When making performance-related changes:

  • Use the benchmarking script: python scripts/run_benchmarks.py

  • Compare before and after performance metrics

  • Include benchmark results in pull request description

  • Consider memory usage as well as processing speed

Documentation Updates

When updating documentation:

  • Follow the passive voice style guidelines

  • Avoid personal pronouns (you, we, our, etc)

  • No temporal language (previously, new version, etc)

  • Provide complete, runnable examples

  • Test all code examples for accuracy

Release Process

Releases follow semantic versioning:

  • Patch (1.0.1): Bug fixes and minor improvements

  • Minor (1.1.0): New features, backward compatible

  • Major (2.0.0): Breaking changes

Getting Help

  • Documentation: Check the documentation (available after deployment)

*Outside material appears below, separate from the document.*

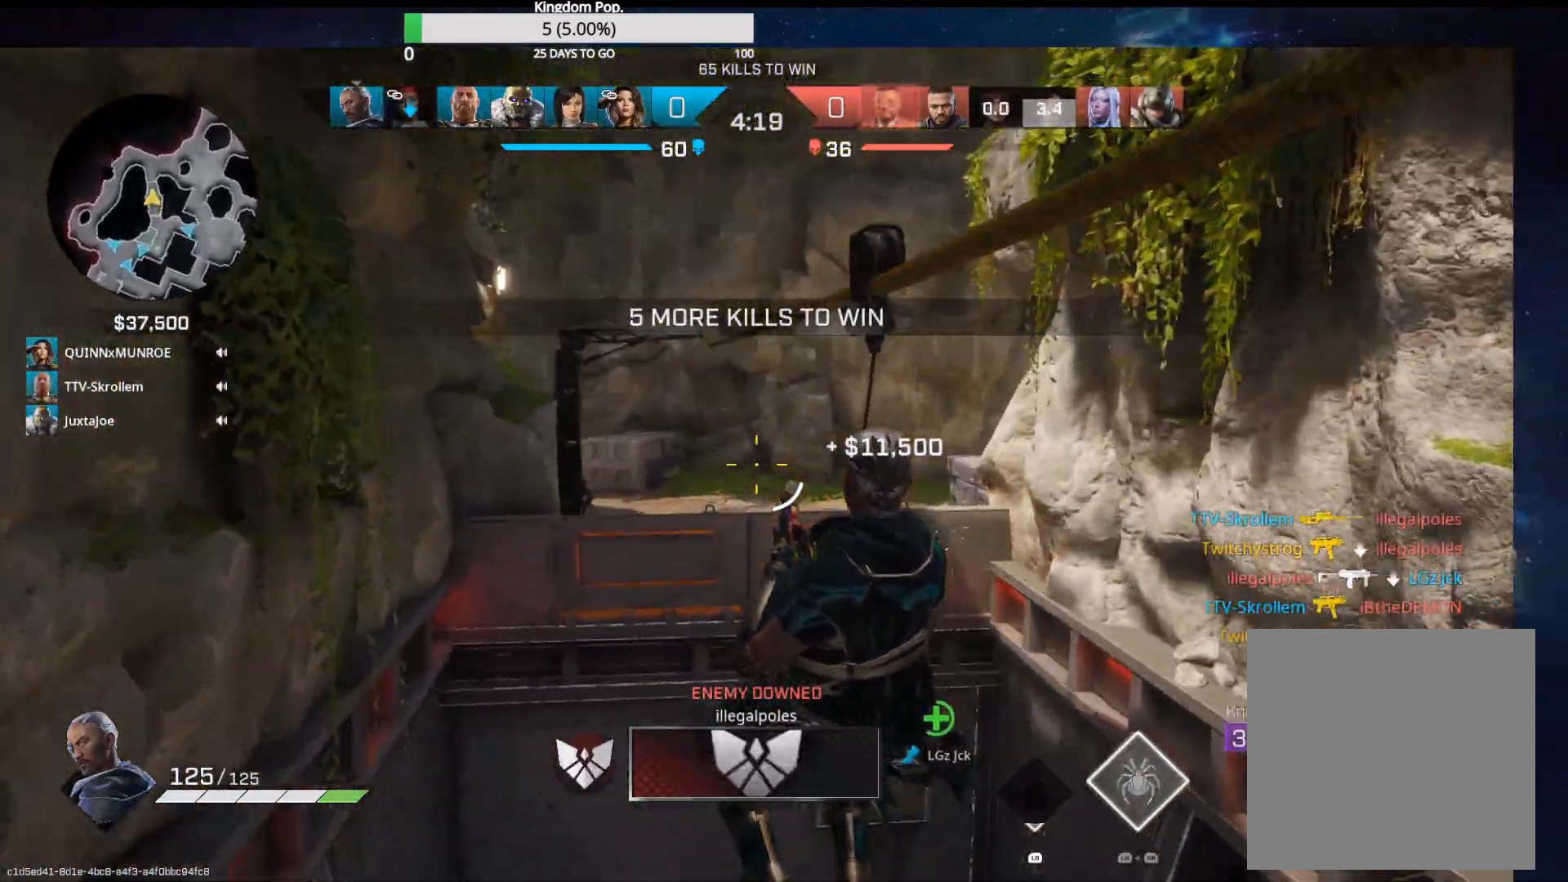
{"buttons": ["R2"], "left_stick": "up", "right_stick": "down-left", "events": [[150, "right_stick", "down-right"], [350, "right_stick", "down-left"]]}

  • Issues: Search existing GitHub issues

  • Questions: Use GitHub issues for questions and support

  • Contact: Reach out to maintainers for guidance on larger contributions

Code of Conduct

Be respectful, inclusive, and constructive in all interactions. Focus on the code and ideas, not the person. Help create a welcoming environment for all contributors.

Recognition

Contributors are recognized in:

  • Release notes for significant contributions

  • GitHub contributors list

  • Project acknowledgments

Thank you for contributing to Transmog!